Durante a dinastia macedônica (867–1056), o Império viveu um renascimento espetacular. As fronteiras foram reempurradas para o leste, reconquistando partes da Síria e chegando a ameaçar Bagdá. A cultura floresceu: a Universidade de Constantinopla foi reorganizada, artistas e eruditos produziram obras de alto nível, e missionários bizantinos como Cirilo e Metódio levaram o cristianismo e um alfabeto próprio aos povos eslavos, moldando culturas que existem até hoje. A influência de Constantinopla sobre a Rússia, a Bulgária e a Sérvia foi tão profunda que os estudiosos falam numa "Commonwealth Bizantina".

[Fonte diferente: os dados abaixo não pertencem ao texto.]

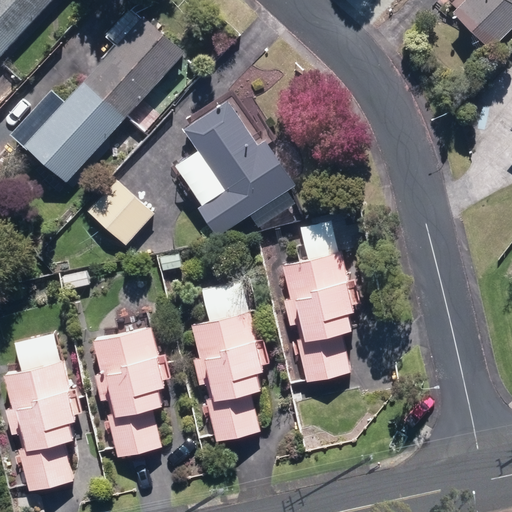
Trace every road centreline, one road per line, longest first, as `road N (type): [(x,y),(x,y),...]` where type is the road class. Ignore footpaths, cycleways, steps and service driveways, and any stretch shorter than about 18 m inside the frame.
road 1 (residential): [(489,480),(395,116),(361,63),(290,0)]
road 2 (tertiary): [(347,511),(489,480)]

Em 1071, a derrota na batalha de Manzicerta contra os turcos seljúcidas abriu as portas da Anatólia aos invasores e inaugurou um longo período de declínio. O apelo do imperador Aleixo I Comneno por ajuda militar ao papa desencadeou as Cruzadas, cujo relacionamento com Bizâncio foi sempre ambíguo. Em 1204, os cruzados da Quarta Cruzada, desviados de seus objetivos originais por interesses venezianos e conflitos dinásticos, sitiaram e saquearam Constantinopla. O saque foi descrito por testemunhos contemporâneos como uma das maiores destruições culturais da história: tesouros acumulados por séculos foram roubados ou destruídos, bibliotecas incendiadas, igrejas profanadas.
O Império foi reconstituído em 1261, quando Miguel VIII Paleólogo retomou Constantinopla dos latinos. Mas o Estado que ressurgiu era uma sombra do anterior: territorialmente reduzido, economicamente arruinado, politicamente fraturado. Os dois séculos seguintes foram de guerras civis intermitentes, pressão crescente dos turcos otomanos e dependência humilhante de potências ocidentais que nunca chegaram a enviar o auxílio prometido. Paradoxalmente, foi justamente nesse período de agonia política que a produção cultural bizantina atingiu seu mais alto nível, com pintores como Teófanes, o Grego, e Manuel Panselino criando afrescos de beleza incomparável, e intelectuais como Gemisto Plétão e Bessarião elaborando sínteses filosóficas que influenciariam diretamente o Renascimento italiano.
O destino final chegou em 1453. Maomé II, sultão otomano de 21 anos, cercou Constantinopla com um exército que as fontes da época estimam em dezenas de milhares de soldados e uma artilharia formidável. O último imperador, Constantino XI Paleólogo, recusou-se a render a cidade e morreu combatendo na brecha das muralhas. Em 29 de maio de 1453, as tropas otomanas entraram em Constantinopla. Santa Sofia foi convertida em mesquita no mesmo dia. Uma era de mil anos havia encerrado.
O impacto da queda de Constantinopla foi imenso. Estudiosos bizantinos que fugiam para a Itália levavam consigo manuscritos gregos que alimentariam o Renascimento; a rota comercial terrestre entre a Europa e a Ásia foi bloqueada pelos otomanos, incentivando as potências ibéricas a buscar caminhos marítimos alternativos e desencadeando a era das Grandes Navegações. O Patriarcado Ecuménico de Constantinopla sobreviveu sob domínio otomano, mantendo sua autoridade espiritual sobre os cristãos ortodoxos. E a ideia de Roma jamais morreu de todo: o Czar da Rússia assumia o título de "Terceira Roma", e o Sacro Império Romano-Germânico continuava a reivindicar a herança imperial. Bizâncio havia terminado, mas seu eco ressoaria pelos séculos seguintes.